I used a wooden skewer to make nice precise even holes.


I made sure the holes looked nice and even. Took my time to make the cookie look good. Then I got super tired after just one. I glanced over at the other three trays and almost fainted because the thought of me using the single skewer to make ALL those holes on ALL those cookies caused me pain. I felt like a sweat shop worker.

So I ditched the skewer and used a fork. At that point I didn’t care about whether the holes were even or not. I just started jabbing the fork all over the cookies and wherever the holes were made, they were made. My OCD almost killed me though because the holes weren’t precise.

Bake the cookies in a preheated 350°F oven for about 12 minutes.

Make sure to rotate the pans halfway through baking.

Allow the cookies to cool on the pans for a few minutes and then transfer them to a cooling rack to cool down completely.

**Note: The cookies have to be completely cooled down before we proceed to the next step. When we add the ice cream, the cookies can’t be warm because it’ll melt the ice cream.**

Please note that one cookie at the bottom row towards the middle. That’s the one I used the skewer to poke the holes. Yup, the fork was a better tool.

Okay now we are ready to start making some ice cream sandwiches.


If there are any cookies left, because let’s be honest we snacked on some as they cooled down, get them ready with your ice cream of choice.

You can use any store bought ice cream you’d like. Whatever flavor that you prefer. BUT if you recall the post is entitled “Chocolate Strawberry Ice Cream Sandwiches” and the last post was for homemade No-Churn Strawberry Cheesecake Ice Cream. You  do the math. I planned it all conveniently well didn’t I? You’re welcome.

This would be the time to take out the homemade ice cream, because I really recommend you make it for this recipe, and let it thaw for a bit.


I can just stare at those images all day long. Homemade ice cream, without a machine, it’s like a dream. A dream I never want to wake up from. Let’s stare at another image.

I mean, come on, What can be better than that? Excuse me while I lick the screen repeatedly.

What were we talking about? Oh yea, ice cream sandwiches. That’s right.

Let’s focus.

We are going to utilize the flat underside of the cookie so get two and flip them over.
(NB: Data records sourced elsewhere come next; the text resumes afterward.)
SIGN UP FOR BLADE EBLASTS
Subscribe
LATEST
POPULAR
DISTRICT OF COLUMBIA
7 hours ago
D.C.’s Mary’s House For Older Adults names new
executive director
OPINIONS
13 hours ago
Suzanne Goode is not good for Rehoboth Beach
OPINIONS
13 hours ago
I used a medium-ish sized ice cream scoop and placed a scoop of ice cream on one of the cookies. Then you grab the other cookie and sandwich them together.
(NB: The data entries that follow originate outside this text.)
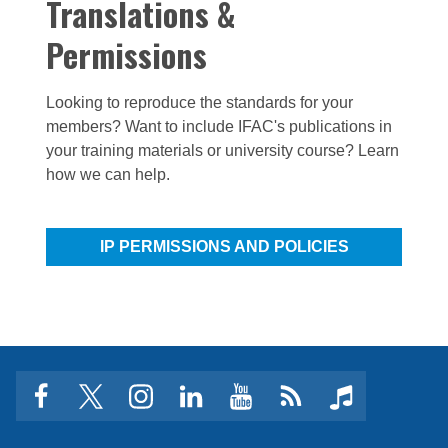
Translations &
Permissions
Looking to reproduce the standards for your
members? Want to include IFAC's publications in
your training materials or university course? Learn
how we can help.
IP PERMISSIONS AND POLICIES
facebook
twitter
instagram
linkedin
youtube
Click
music
to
Since the cookies are heart-shaped, when you go to sandwich them together, the ice cream will ooze out and it might be a little difficult to smooth it out. I used a butter knife and just smoothed out the sides, it worked.

Place the sandwiches on a baking sheet and stick the sheet in the freezer for half an hour to firm up the ice cream.

Then you can let loose and eat as many as you’d like.

I, myself, would like a giant stack please.

If you are not going to eat all the ice cream sandwiches all at once then something is wrong with you then you can wrap each individually with plastic wrap, pop them in a freezer storage bag and leave them in there for whenever you want a delicious icy treat. They will keep in the freezer for about a week. But I know, I know, I know, that they will not last one week. Or at least they didn’t in my house. I was the guilty party that had about ten myself.

I had to force myself to give some away because I knew that if I didn’t I would’ve just eaten them all. Which isn’t necessarily a bad thing, but let’s face it, it’s not the greatest.


These are the perfect Valentine’s Day treat for that special someone (or someones, I don’t judge) in your life.

Also if you’re like me and are a citizen of SingleTown, well then, these are the perfect treats to eat in bed while you cry and wallow in your loneliness and misery, while watching romantic movies on this evil day. They comfort you and help the day go by faster so that you can put February 14th behind you and you can move on. But I’m not bitter. I’m happy for those who will make these for someone special.